Хвалынцева скребануло за сердце такое чувство, видимым проявлением которого должна бы была быть непосредственная прогулка палки или чего ни попало по нагло-спокойной и как бы вызывающей физиономии пана лакея. Но он сдержал в себе такой "нецивилизованный и антигуманный" порыв и, проглотив пилюльку, решился сделать вид будто не расслышал или не понял того, что было ему сказано, и это, конечно, было самое благоразумное, потому что поднять историю с паном лакеем, который вдобавок, кажись, весьма желал этого, было бы, во всяком случае, весьма некрасиво.
— Есть у вас, по крайней мере, другие нумера, в которые нельзя пускать камня? — спросил он, приметно начиная ощущать резкий холод, сквозь голландскую сорочку.
— Таких нема… ве вшистке можно, — ухмыльнулся лакей.
— Все равно, какой-нибудь другой нумер! — Не сидеть же здесь в холоду!

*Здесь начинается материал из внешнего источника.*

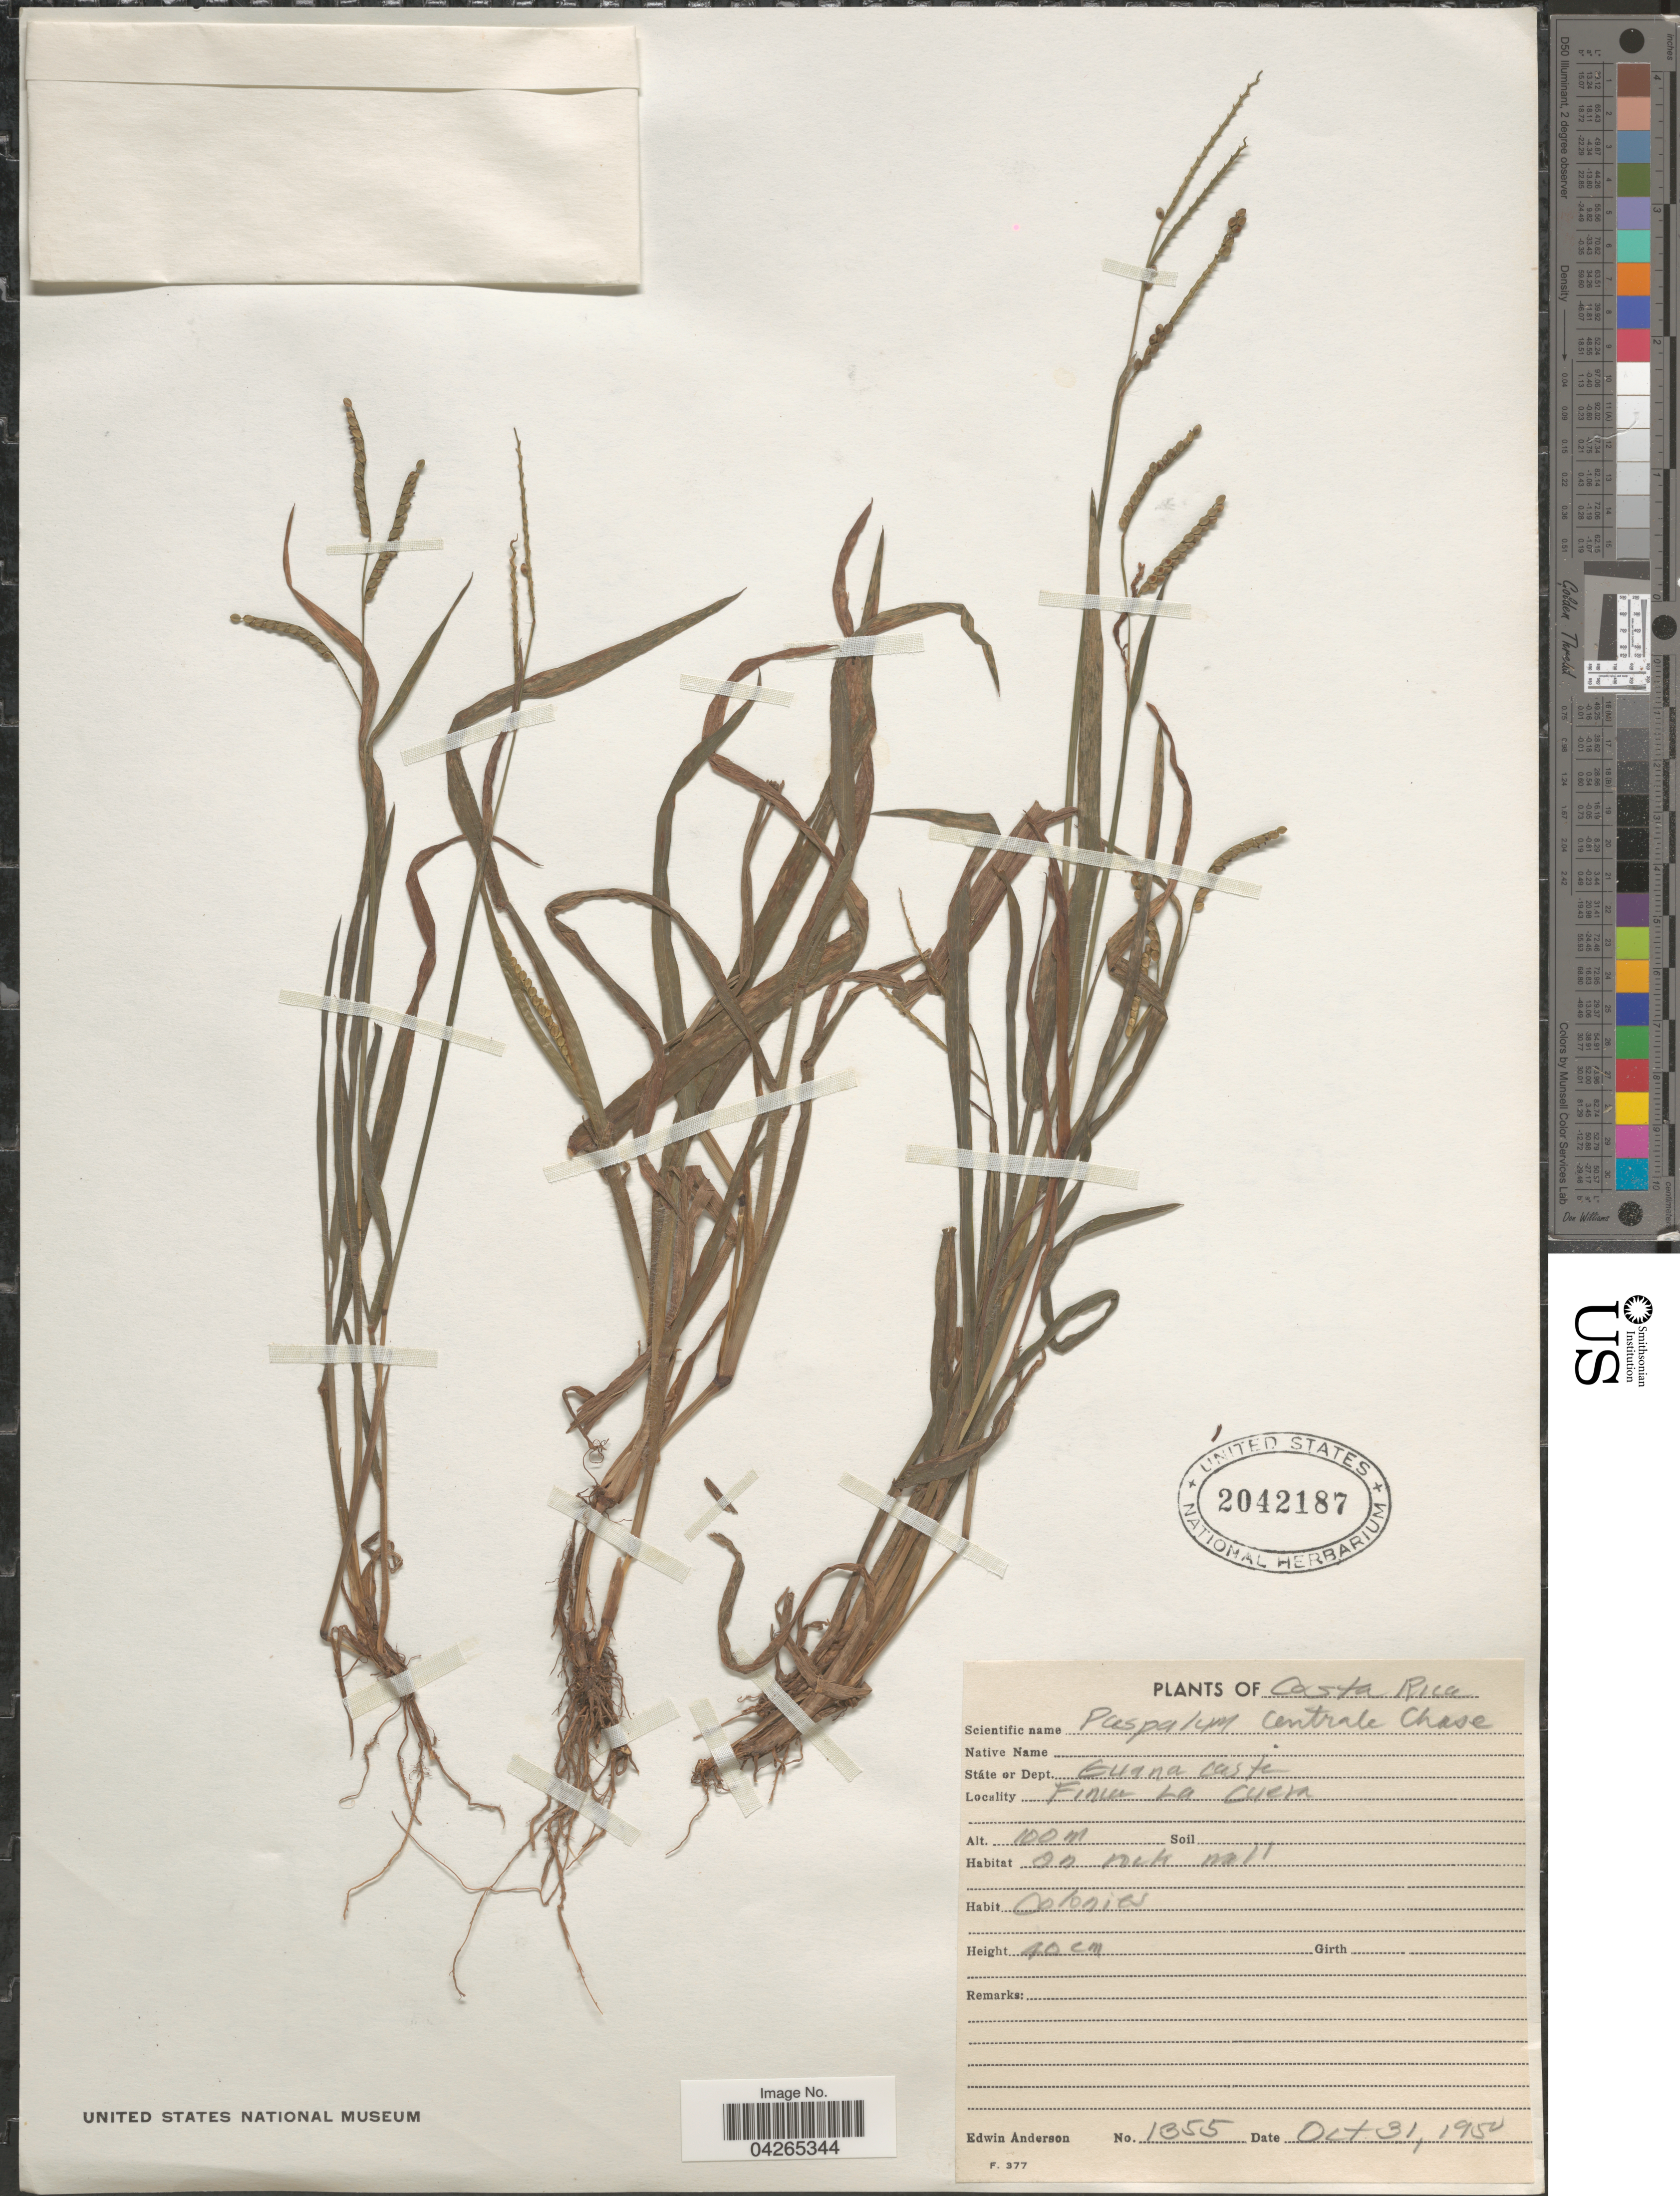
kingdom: Plantae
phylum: Tracheophyta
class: Liliopsida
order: Poales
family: Poaceae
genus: Paspalum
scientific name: Paspalum centrale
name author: Chase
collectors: E. Anderson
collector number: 1355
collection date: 1950-10-31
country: Costa Rica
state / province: Guanacaste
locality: State or Dept. Guanacaste. Finca La Cueva.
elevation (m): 100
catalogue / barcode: US 2042187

— Нема… заенты! — коротко и как бы нехотя отвечал тот. Хвалынцев снова ощутил в себе непохвальный, дикий зуд "нецивилизованного и негуманного желания". Он испытывал чувство личного раздражения, личной злости против пана лакея, а в то же время стыдился в душе этого чувства и отнюдь не желал выказать, что пан лакей может стать с ним как бы на одну доску, может его раздразнить, задеть за живое, подзадорить и вызвать, сообразно своему желанию, на скверную историю; а что у пана лакея было такое желание, Хвалынцев понимал очень хорошо и нимало в том не сомневался.
— Пожалуйста, чтобы стекла были сейчас же вставлены, — сдержанно и, вопреки своим ощущениям, даже мягко сказал он. — По крайней мере, к тому времени, как я вернусь, чтобы это было уже сделано.
Лакей молча повернулся и пошел к двери.
— Вы слышите ли и понимаете ли, что я сказал вам? — возвысил голос Хвалынцев уже до предела внушительной строгости.
Лакей обернулся, кивнул в ответ головой и вышел.
Дрожа от холоду и наскоро одевшись, Константин Семенович в неприятном, раздражительном состоянии духа вышел на улицу.